Отдав вчера свою руку Тома, она была уверена лишь в одном: что не нарушит слова, которое дала ему без колебаний. Она решила, что будет принадлежать только ему, потому что он был ей приятен и, несомненно, достоин ее любви. И все-таки Лоренца ждала его появления в спальне со смутным беспокойством. В конце концов, все мужчины сделаны из одного теста, и проявления их любви должны быть у всех одинаковыми. Чтобы не огорчать мужа, ей придется набраться терпения и со всем смириться. Но потом...

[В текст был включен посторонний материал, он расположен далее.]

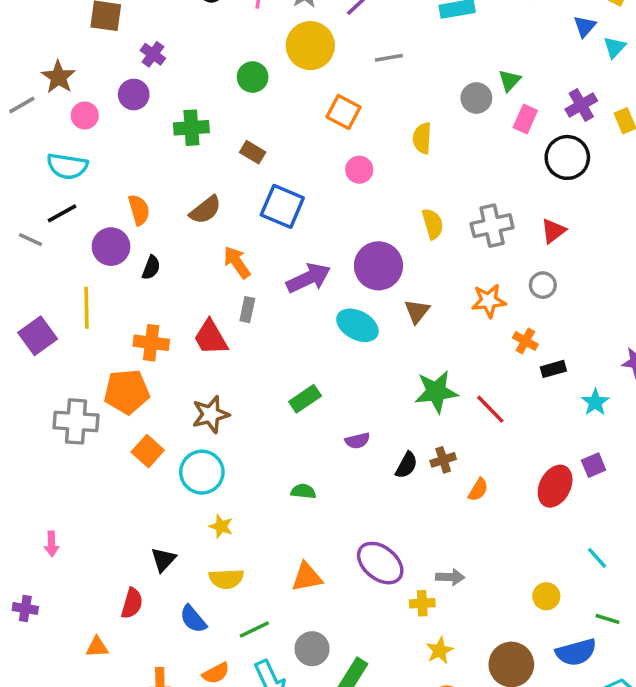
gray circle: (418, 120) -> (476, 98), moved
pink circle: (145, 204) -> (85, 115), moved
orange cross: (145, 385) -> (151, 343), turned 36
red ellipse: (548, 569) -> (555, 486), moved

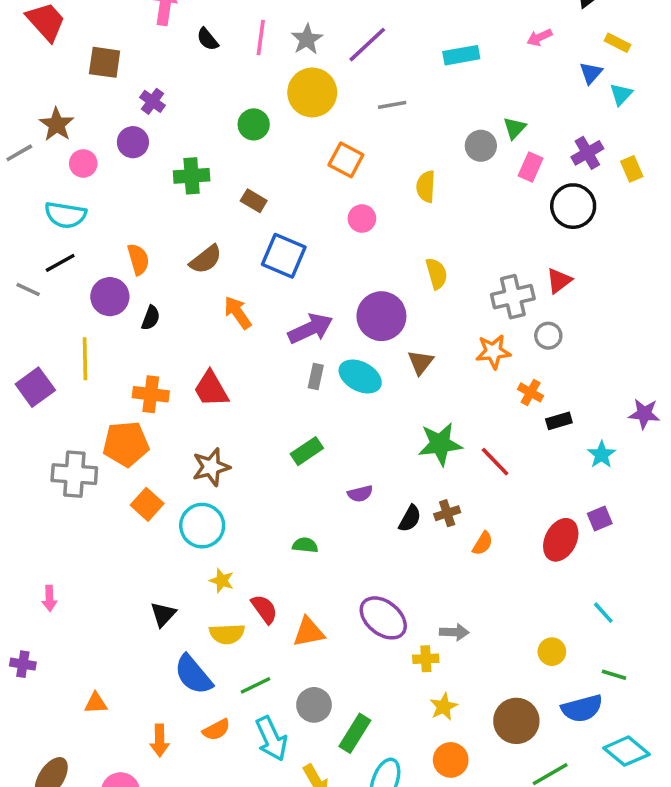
gray cross: (492, 226) -> (513, 297), moved
gray rectangle: (247, 310) -> (316, 376), moved
red semicircle: (132, 603) -> (264, 609), moved, turned -52
blue semicircle: (193, 619) -> (193, 675), size x1.4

Потом произошло чудо — его сильные руки оказались такими нежными, когда он прикасался к ней, лаская... А губы? От их прикосновений у нее по телу пробегала сладостная дрожь. Она словно бы таяла в его руках, сердце глухо билось, и ей хотелось только этих ласк, этих прикосновений... Ей хотелось открыться, отдаться тому, что должно было свершиться и стало таким желанным... В руках Тома ее тело стало волшебным инструментом, он извлекал из него изумительные и до того волнующие ощущения, что она вдруг услышала свой собственный лепет:
— Приди же, приди...
— Не будем торопиться, — прошептал он ей, — ты такая юная... ты совсем неопытная... я боюсь сделать тебе больно...
— И пусть... я хочу... хочу стать твоей!
Пройдет сто лет, но она не забудет того мгновения, когда одним движением бедер он вошел в нее. Боль растворилась в нежданном восторге от того, что, слившись, они стали одним существом. Еще трижды он брал ее, а потом они уснули, прижавшись друг к другу так тесно, что, проснувшись, снова любили друг друга... Утром Тома не стал будить Лоренцу, а сам встал и старательно облился ледяной водой. Он хотел быть готовым в любую минуту присоединиться к Беллегарду.
Лоренца вдруг застыдилась, что, стоя перед алтарем, воскрешает любовные восторги их страстной ночи, но, когда священник, вчера обвенчавший их, подошел к ней и спросил, не хочет ли она исповедаться, она повела себя не слишком благовоспитанно, рассмеявшись в ответ на его вопрос.
— Исповедоваться? В чем? В том, что мы с Тома жарко любили друг друга? Но вы сами благословили наш брак, желая, чтобы мы упали друг другу в объятия...
— Я благословил вас зачинать детей, чувствуя над собой взор Господа. Супругам не должно впадать в излишества, именуемые сладострастием. Сладострастие — большой грех!
Она подняла на него темные глаза, ставшие в этот миг огромными.
— Хотела бы я знать, где начинается грех... Священник нахмурился и недовольно поджал губы, превратившиеся в узкую брезгливую полоску.
— Вчера я изменил своему долгу пастыря, не обязав вас соблюдать ночи Товия, которыми должен начинаться каждый христианский брак.
— А что такое ночи Товия?
— Супружеская пара, желающая быть угодной Господу, проводит первые три ночи после венчания в молитвах. И только в молитвах! — властно произнес он и назидательно поднял вверх указательный палец. — Только после молитв супруги уступают голосу плоти, но до известного предела.
— Какого же? — прошептала Лоренца, приходя все в большее недоумение.
— Получив семя, супруга должна отстраниться от мужа и отдыхать. И оба они должны непрестанно молиться, чтобы Господь благословил их соитие, позволив зачать плод.
— Но невозможно же сразу узнать о зачатии!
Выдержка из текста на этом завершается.